I found him at Walmart about 3 months ago. Laying at the bottom of a cup with crap all over him. I actually left the store and once in the car, turned around and went back in there and got him. On the way home there was a truck with Stahl tools in the back, the name stuck.
He was a very skittish fish, got a stress stripe just by looking at him. He hated water changes and feared the siphon.
That sickness hit him so fast. Poor guy...

If I were to take only one thing that Stahl had given me. It would be the amazing emotion of love.

It never ceases to amaze me, how beings can love eachother. Yes, it sucks to lose someone. But is it not great that you have the ability to miss them? I was and am not only sad that he was suffering, but I am sad because I love him, and he is no longer here. His presence made me happy. How great is that? 

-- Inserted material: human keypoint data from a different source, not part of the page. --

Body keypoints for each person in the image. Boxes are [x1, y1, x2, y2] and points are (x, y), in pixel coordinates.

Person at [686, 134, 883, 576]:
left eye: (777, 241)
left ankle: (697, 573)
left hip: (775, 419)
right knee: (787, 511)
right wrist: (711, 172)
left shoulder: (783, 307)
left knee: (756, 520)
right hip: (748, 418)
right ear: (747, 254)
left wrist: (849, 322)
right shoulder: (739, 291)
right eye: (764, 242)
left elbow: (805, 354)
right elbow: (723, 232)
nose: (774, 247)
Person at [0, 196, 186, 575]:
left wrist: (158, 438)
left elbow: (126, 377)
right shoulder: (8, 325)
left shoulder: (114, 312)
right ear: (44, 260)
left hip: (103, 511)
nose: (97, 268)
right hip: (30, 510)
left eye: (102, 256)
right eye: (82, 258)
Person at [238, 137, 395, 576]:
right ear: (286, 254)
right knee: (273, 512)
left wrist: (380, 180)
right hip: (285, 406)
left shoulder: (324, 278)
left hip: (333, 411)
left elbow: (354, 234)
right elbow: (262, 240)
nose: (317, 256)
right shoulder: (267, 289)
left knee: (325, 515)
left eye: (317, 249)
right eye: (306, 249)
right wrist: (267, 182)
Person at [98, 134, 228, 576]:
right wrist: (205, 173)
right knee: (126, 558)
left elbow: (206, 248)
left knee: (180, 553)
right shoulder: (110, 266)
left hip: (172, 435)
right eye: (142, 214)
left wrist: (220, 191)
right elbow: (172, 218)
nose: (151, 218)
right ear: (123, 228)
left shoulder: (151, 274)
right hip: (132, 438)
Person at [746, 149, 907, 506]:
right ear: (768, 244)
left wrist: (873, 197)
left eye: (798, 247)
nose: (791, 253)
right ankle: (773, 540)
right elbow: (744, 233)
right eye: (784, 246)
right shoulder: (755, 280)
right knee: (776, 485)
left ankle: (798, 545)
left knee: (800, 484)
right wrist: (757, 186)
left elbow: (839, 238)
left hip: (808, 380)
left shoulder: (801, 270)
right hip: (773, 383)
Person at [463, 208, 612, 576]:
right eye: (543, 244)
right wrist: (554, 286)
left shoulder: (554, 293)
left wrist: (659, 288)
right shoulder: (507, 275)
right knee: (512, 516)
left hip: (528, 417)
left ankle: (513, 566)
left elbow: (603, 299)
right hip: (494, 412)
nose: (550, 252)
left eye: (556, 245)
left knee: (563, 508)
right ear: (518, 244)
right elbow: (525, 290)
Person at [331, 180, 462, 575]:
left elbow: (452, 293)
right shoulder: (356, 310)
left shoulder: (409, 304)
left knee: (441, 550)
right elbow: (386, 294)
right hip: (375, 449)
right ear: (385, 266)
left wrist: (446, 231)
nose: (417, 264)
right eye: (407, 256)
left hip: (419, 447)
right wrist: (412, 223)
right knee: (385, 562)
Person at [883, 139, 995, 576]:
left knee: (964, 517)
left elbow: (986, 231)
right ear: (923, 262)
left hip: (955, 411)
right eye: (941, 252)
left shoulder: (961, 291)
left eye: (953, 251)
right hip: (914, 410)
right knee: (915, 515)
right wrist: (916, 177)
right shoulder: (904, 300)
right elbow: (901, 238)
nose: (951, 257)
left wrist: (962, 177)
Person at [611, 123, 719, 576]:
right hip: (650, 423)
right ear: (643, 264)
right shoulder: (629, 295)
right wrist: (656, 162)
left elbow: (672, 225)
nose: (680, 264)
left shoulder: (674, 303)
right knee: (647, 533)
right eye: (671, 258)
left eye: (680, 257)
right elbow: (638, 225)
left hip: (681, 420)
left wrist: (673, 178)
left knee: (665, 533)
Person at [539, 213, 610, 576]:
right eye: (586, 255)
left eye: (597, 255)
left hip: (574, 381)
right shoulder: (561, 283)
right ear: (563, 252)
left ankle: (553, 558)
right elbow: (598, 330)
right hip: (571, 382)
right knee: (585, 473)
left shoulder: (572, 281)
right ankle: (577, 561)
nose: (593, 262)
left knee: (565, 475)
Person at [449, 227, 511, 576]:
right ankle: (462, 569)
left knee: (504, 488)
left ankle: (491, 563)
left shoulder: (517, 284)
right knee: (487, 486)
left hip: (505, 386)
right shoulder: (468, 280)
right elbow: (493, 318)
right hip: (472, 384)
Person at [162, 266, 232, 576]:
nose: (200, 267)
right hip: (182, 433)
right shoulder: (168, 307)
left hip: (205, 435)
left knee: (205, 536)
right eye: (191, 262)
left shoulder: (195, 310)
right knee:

Thank you Stahl, You are in my heart forever.


----------



## Aluyasha (Sep 2, 2010)

Here is one of my favorite pictures of him, he looks so content.


----------



## TheKingsFish (Jan 8, 2011)

"Stahl" is a German word meaning "steel." It certainly sounded like he was made of it, but the choice was yours and it was the right one.

I'm sorry for your loss.


----------



## Abby (Jan 13, 2011)

poor boy. At least hes not suffering, hes joined My little Tamina (she died this morning) and i bet they would both be happy swimming in the warm water beneath the rainbow bridge.


----------



## BlackberryBetta (Feb 6, 2011)

I know what you mean by he was skittish. My fish always has stress lines and I have no idea why.  Anyways, stahl is swimming in the big ocean in the sky now. He has all the fish food he can eat!


----------



## Sweeda88 (Dec 6, 2010)

Aww, poor fishy. RIP, Stahl. Sorry for your loss.


----------



## Aluyasha (Sep 2, 2010)

Thank you for your sympathy everyone.


----------



## dramaqueen (Jul 7, 2008)

I'm so sorry for your loss.


----------